When a massive earthquake struck Nepal in April 2015, followed by a second one less than a month later, the destruction was devastating: close to 9,000 people died, 22,000 were injured, and 750,000 houses were damaged or destroyed. In all, nearly a third of Nepal’s population was affected. Oxfam and its local partners responded immediately—and with ingenuity. Early on, when helicopters were in short supply and some of the highest villages were virtually unreachable, we sought the experience of Nepal’s famous mountain guides and porters to ensure aid got through. Carrying enormous packs and hiking four hours from the epicenter of the first quake, a team delivered 2.5 tons of relief supplies to Laprak, 7,054 feet above sea level. All told, Oxfam reached close to half a million people, constructed 50,000 emergency shelters, supported 54,000 families with hygiene kits, and built more than 7,200 latrines.

But our response went deeper than that. In the months following the quakes, we worked with villagers to help them rebuild their livelihoods. Multipurpose grants allowed more than 2,300 families to restart their businesses and restore community infrastructure. And we paid keen attention to the needs of women by helping to establish women’s centers that have provided group counseling and one-on-one sessions to some of the most vulnerable survivors.
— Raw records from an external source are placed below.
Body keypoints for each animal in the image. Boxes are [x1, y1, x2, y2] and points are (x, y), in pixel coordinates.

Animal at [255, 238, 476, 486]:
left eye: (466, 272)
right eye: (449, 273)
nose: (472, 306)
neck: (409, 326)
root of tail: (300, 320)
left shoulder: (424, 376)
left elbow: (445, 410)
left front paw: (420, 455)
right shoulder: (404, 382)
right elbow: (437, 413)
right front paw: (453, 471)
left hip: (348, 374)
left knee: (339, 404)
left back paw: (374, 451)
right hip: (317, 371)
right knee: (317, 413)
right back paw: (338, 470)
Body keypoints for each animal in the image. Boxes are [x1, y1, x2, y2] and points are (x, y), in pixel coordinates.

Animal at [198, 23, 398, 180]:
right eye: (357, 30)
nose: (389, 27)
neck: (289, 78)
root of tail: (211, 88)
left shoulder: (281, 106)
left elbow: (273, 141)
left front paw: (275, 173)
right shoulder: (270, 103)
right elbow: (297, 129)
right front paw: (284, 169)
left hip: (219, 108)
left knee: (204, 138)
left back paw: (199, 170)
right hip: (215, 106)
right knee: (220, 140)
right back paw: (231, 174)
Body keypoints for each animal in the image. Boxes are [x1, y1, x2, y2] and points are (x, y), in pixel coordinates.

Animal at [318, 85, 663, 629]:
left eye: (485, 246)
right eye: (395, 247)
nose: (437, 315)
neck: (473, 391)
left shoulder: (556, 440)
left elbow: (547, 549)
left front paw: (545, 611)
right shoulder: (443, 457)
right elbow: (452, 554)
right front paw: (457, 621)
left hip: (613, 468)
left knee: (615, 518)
El Salvador: Local leaders take aim at El Niño and Zika

El Salvador faces more than its share of challenges. It sits in a region susceptible to earthquakes and hurricanes, and it is vulnerable to the effects of climate change. This was made vividly clear in 2015–16 as the global weather phenomenon El Niño—one of the strongest on record, exacerbated by climate change—hit El Salvador. Crops withered in the fields and farmers struggled to feed their families.

Steady investments in local people, however, are helping El Salvador cope with the deadly hazards it faces every year. This vulnerable country has shown a disproportionately strong ability to respond to humanitarian emergencies. For more than a decade, Oxfam has been helping strengthen Salvadoran capacity to manage disasters and minimize the need for international assistance. There are now approximately 15 local organizations trained and ready to provide food, water, and sanitation during and after emergencies, and a national commission made up of NGOs and government representatives has just taken over a key emergency function of the UN in El Salvador. The results in FY16: locally led and coordinated action to handle the aftermath of a storm surge and provide food vouchers to drought-stricken farmers, and a nationwide campaign to prevent the spread of Zika.